## WHAT TO PRODUCE:
Starting at the line below that contains "FIGURE 5 | Effect" and ending at the line that contains "Table 2: Linear", retype each line exactly as it stands, but omit the pictures.

** SOURCE MATERIAL follows **

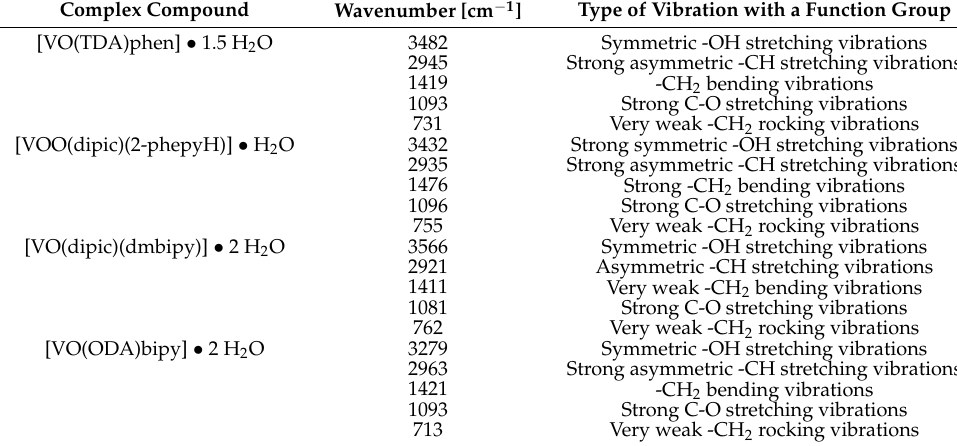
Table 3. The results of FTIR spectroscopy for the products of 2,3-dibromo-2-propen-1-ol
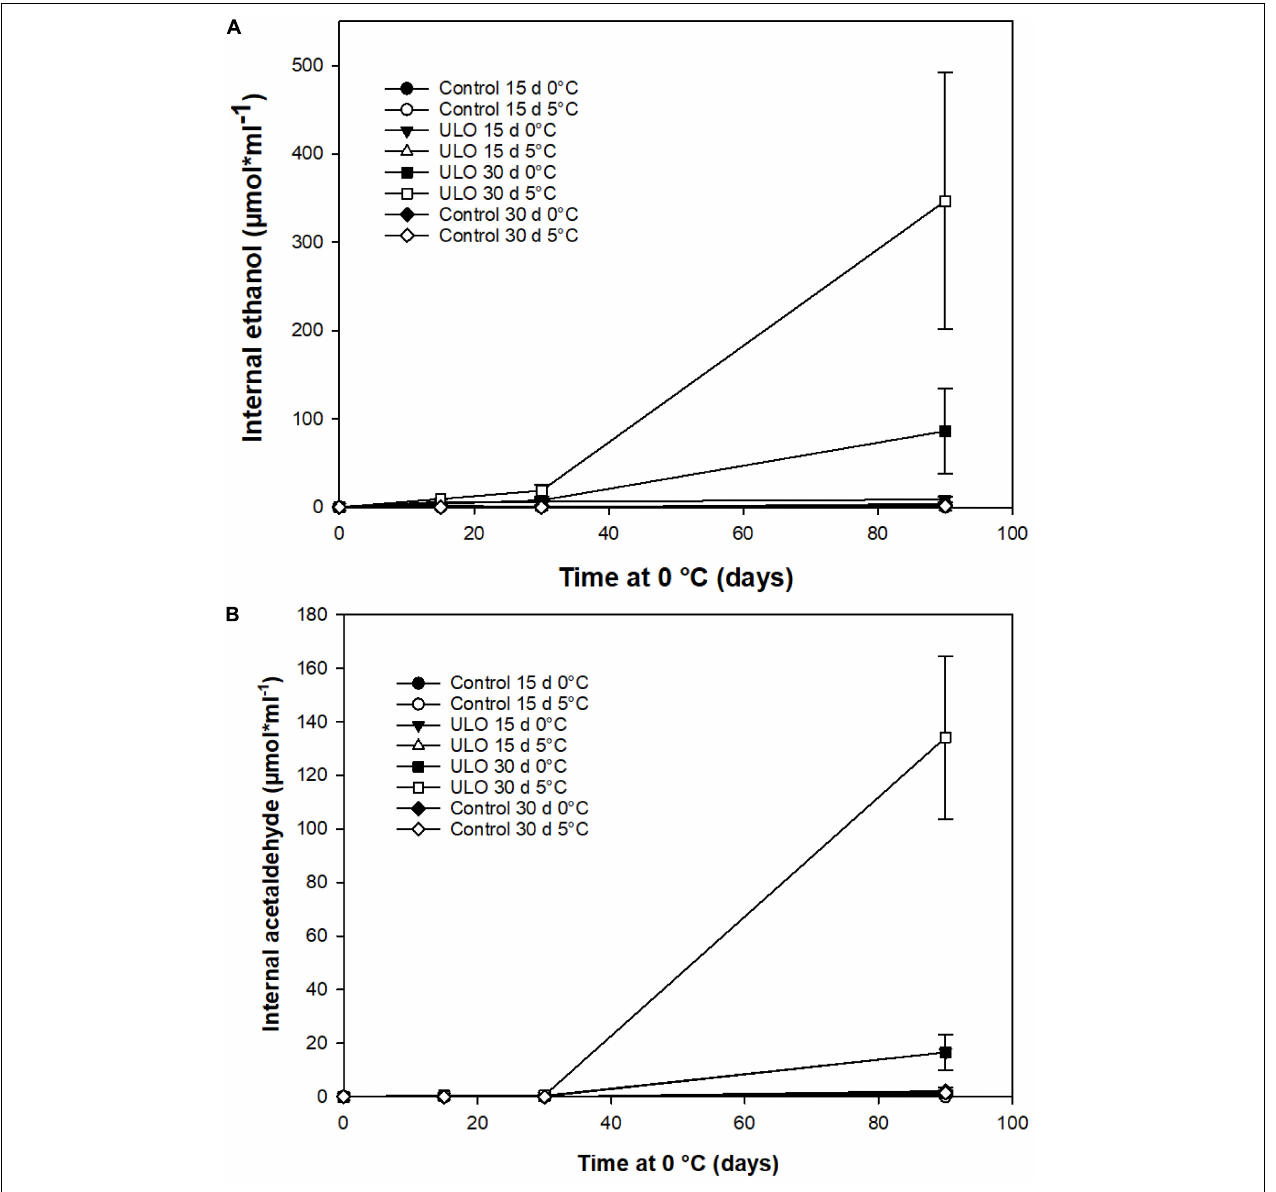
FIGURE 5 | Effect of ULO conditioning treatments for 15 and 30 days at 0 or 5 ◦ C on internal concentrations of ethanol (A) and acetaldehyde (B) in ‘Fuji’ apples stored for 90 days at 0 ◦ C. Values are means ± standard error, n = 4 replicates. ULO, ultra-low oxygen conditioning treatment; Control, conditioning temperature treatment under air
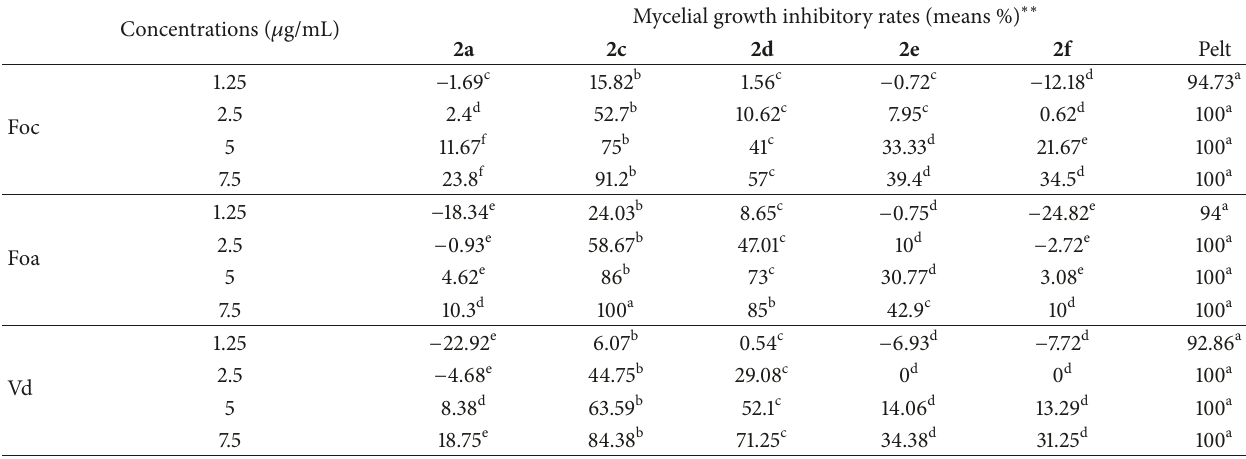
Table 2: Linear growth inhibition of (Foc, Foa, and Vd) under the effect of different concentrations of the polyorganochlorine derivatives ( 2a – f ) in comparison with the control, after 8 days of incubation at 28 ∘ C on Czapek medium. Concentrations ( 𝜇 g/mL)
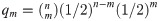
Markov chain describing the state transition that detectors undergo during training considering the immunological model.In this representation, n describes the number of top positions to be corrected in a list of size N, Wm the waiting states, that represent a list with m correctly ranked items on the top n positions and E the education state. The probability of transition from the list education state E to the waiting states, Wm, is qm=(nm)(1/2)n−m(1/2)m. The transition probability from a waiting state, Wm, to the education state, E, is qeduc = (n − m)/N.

** End of SOURCE MATERIAL **

## RESPONSE:
FIGURE 5 | Effect of ULO conditioning treatments for 15 and 30 days at 0 or 5 ◦ C on internal concentrations of ethanol (A) and acetaldehyde (B) in ‘Fuji’ apples stored for 90 days at 0 ◦ C. Values are means ± standard error, n = 4 replicates. ULO, ultra-low oxygen conditioning treatment; Control, conditioning temperature treatment under air
Table 2: Linear growth inhibition of (Foc, Foa, and Vd) under the effect of different concentrations of the polyorganochlorine derivatives ( 2a – f ) in comparison with the control, after 8 days of incubation at 28 ∘ C on Czapek medium. Concentrations ( 𝜇 g/mL)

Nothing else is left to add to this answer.